NoNodeAvailableException, unrecoverable

Hello,

I've searched the myriad threads here on the topic of NoNodeAvailableException.

I wanted to check that the information gathered is up to date.

We're using Elasticsearch 2.4.4, and the Java TransportClient. We experience periodic instances of this that I think are ephemeral and can be fixed with better configuration options.

However, yesterday (April 2nd), we experienced an outage that our servers didn't recover from - tons of requests failing with "NoNodeAvailableException"s. This was eventually fixed by just refreshing (replacing) the instances of our service.

This leads me to believe we had cached address that was no longer relevant.

There are a lot of posts on this, some of which suggest setting operating system-specific timeout settings (which isn't very viable or clean. Some suggest writing a daemon that updates the addresses attached to the TransportClient.

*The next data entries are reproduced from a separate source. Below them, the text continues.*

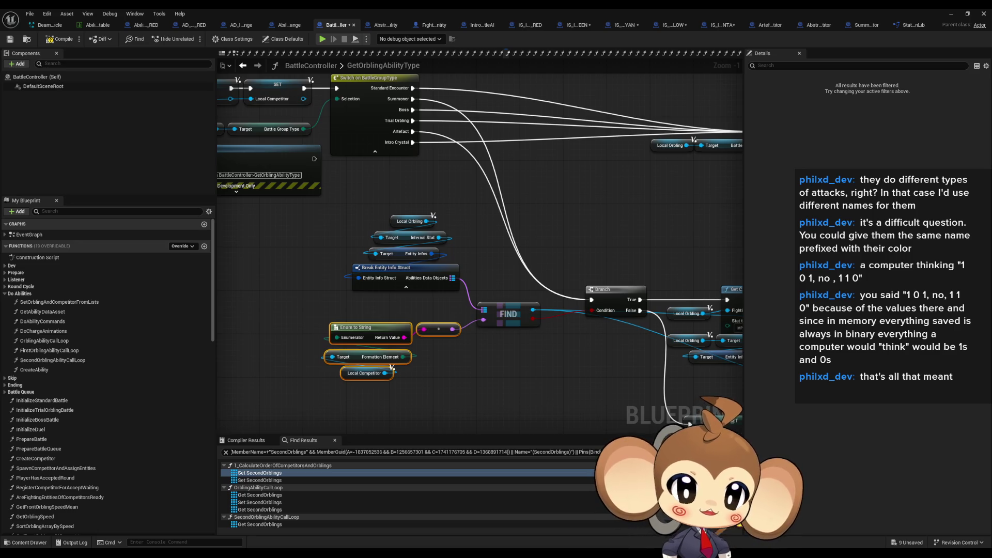
pyautogui.moveTo(638, 300)
pyautogui.mouseDown()
pyautogui.moveTo(465, 258)
pyautogui.moveTo(582, 236)
pyautogui.mouseUp()
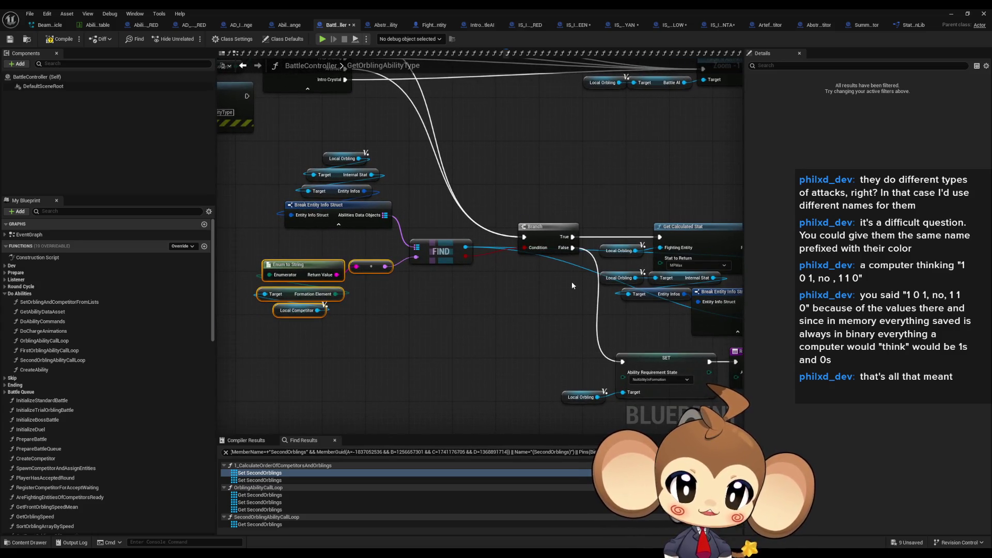
pyautogui.moveTo(563, 283)
pyautogui.mouseDown()
pyautogui.moveTo(476, 271)
pyautogui.moveTo(432, 249)
pyautogui.mouseUp()
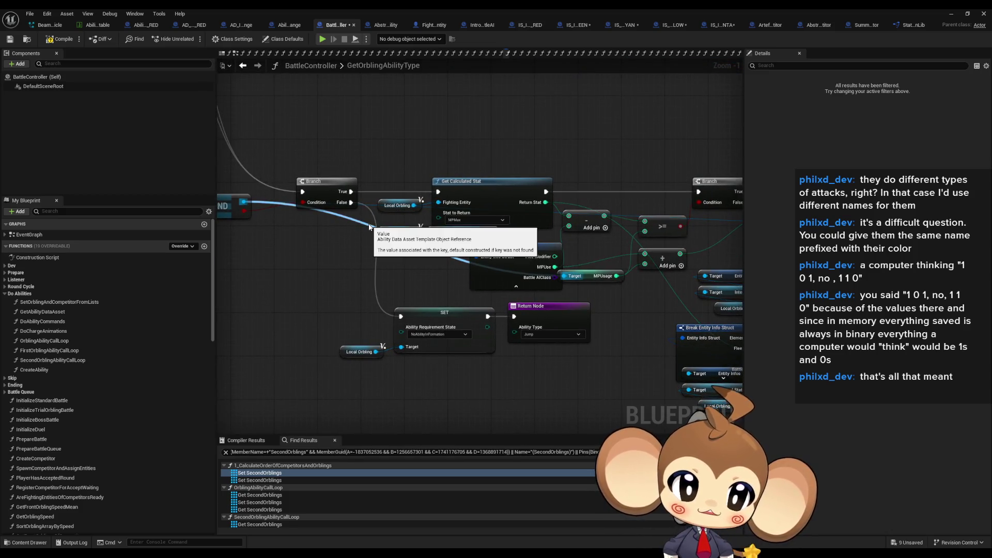
pyautogui.click(594, 276)
pyautogui.moveTo(633, 299)
pyautogui.mouseDown()
pyautogui.moveTo(439, 277)
pyautogui.moveTo(624, 303)
pyautogui.mouseUp()
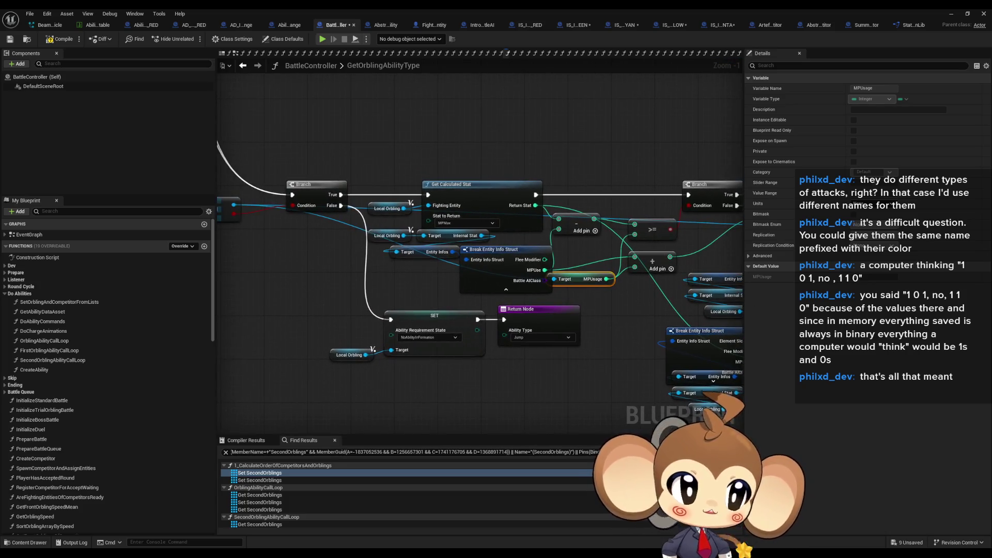
pyautogui.press('alt+Left')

This link has some suggestions for altering some ping and DNS settings, which make sense and may help.

The real clarification I'm seeking is this: If I pass in a name into my TransportClient, is that immediately resolved and then never updated? Or is it the case of a stale address external to the client, and fixable within the constraints of the JVM's caching of domains?

We plan to at least perform the tuning in the link above, but would ideally like confirmation if we have to go the full route of manually writing code that will refresh the client when the IP address behind the domain changes.

Ok, looks like this was "solved" here:

We don't want to upgrade to 5 yet so I guess we'll write code to refresh our addresses.

Hi Brian,

All access to cloud clusters goes through ELBs which do rotate IPs from time to time.

I've moved this to the Elasticsearch forum since how to configure DNS refresh for 2.4.4 is mainly a client implementation question so it should be able to get a better answer there.